The man smiled, and turned to say something else...before finding himself freezing at the feel of the sharp point of the knife in his neck. His smile was rigid as he eased off the knife, taking a consolatory step away from the knife-wielding child before him. "I'd thought you put that away."

"You shouldn't assume."

"It can only bring harm," he agreed, surprisingly at ease with the down-trodden girl. "My name is Father-"

"I don't care," she said smartly, her eyes once again raptured with the light dancing on the water below. The iridescent colors were the closest she got to happiness lately. The way they moved reminded her of the way her men had fought, so smooth and quick. The waves below were also just as deadly.

"I was hoping to inquire as to your name?" He made it a question, not wanting to pressure her. After waiting for day, he'd followed to sound of the waves to where he'd seen this girl, and to his surprise, for his luck was never so good, he'd found her there. Again, so close to the edge she stood, her pink kimono torn and writhing in the wind, the tattered strings making an odd halo about her. Her brown hair was lank around her face, but it too gave her an aura. She was ethereal, even standing next to him. Her eyes so wide to the day, her face passive in its study of the ocean before her.

She sighed, easing her head to the side to crack the tension forming there. "I'm not telling you my name. If you're from the shogun, kill me and get it over with."

He shook his head quickly. "I'm not from the government. Or, here at all. I'm from England. It's-"

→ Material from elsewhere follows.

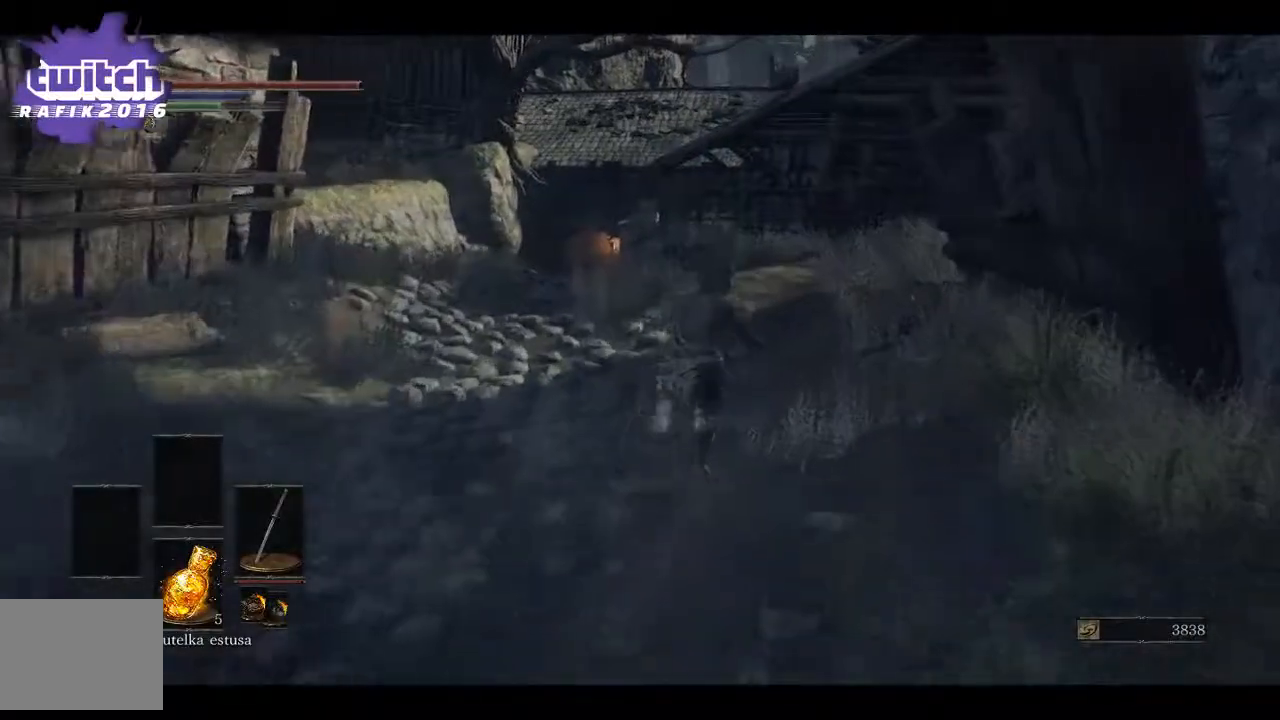
{"buttons": [], "left_stick": "up", "right_stick": "center", "events": [[300, "B", "up"]]}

"I know where it is," she said as she turned from the cliff before her to him. "What do you want?"

"I saw you, from the boat down there."

She shook her head, her eyes truly focusing on him for the first time. She stepped closer and the vague smell of sake drifted on the ferocious wind to his nose before sailing out over the abyss and into the savagery that broiled inches away. "Many people see me; most don't care."

"You seemed..." God, he sounded so foolish as he tried to sound it out that he almost didn't say anything at all. "...you seemed like you needed help."

Fuu laughed, a brittle broken sound unlike anything the man had heard before. She slid her palms down her slightly protruding stomach and started to walk down a feet-beaten path to the place her father, and now she, called home. "I'm beyond help."

Naturally, he followed. "I don't think you're supposed to drink in your condition."

Fuu suddenly turned, the small bottle of sake hidden amongst the folds of her clothing flying from her hand and slamming into the tree centimeters from his face. He stood shocked as she suddenly and furiously gripped his white collar and brought his face close to hers. "You know nothing of my condition, Father. I'm not some charity for you to suddenly participate in. I want nothing from you or your Faith. You've done enough."

Before she could release him, he gripped her wrists and studied her eyes. Familiar eyes. "You're Seizou's daughter."

She stared at him in surprise, jerking her wrists from his. "And?"

"I've been sent here to find him."

She laughed again, just as broken as the first time. "He's dead."

"How?"

"I'd like to say I killed him, but, alas, your God has taken that from me."

They walked to her home, not in sync, rather he following. He tried to question her further, and she proved unresponsive. He didn't enter her dwelling without invitation, instead standing there most stubbornly while she tottered around within.

"Why are you still here?"

"I wish to speak to you," he replied, taking a seat on her doorstep, eyeing the many small sake bottles littered there.

"Why?" Her voice sounded oddly small, more like the child she appeared to be. "I've given you the answer to the question you asked."

"I have another."

"Ask away," she said wearily, dropping to the step beside him, reeking even heavier of the favored alcohol of Japan, swaying slightly in a non-existent breeze.

"Why are you so sad?"

She stared at him between half-lidded eyes, unfocused and dreaming. "I'm alone."

"Why are you alone?"

She shrugged, standing to stretch her arms to the sky, her swaying more profound as she now danced back and forth to music only she could hear. "They danced for me. Shining lights in the dark."

"What lights?"

"Lights of the sun. Lights of the sword. Lights of the stars. Lights of fire. Lots of lights," she replied simply, her eyes fully closed as she remembered all the lights. Lights accompanied by screams. Lights accompanied by laughter. The light of a certain samurai's eyes as it died slowly with the realization that forgiveness does not come.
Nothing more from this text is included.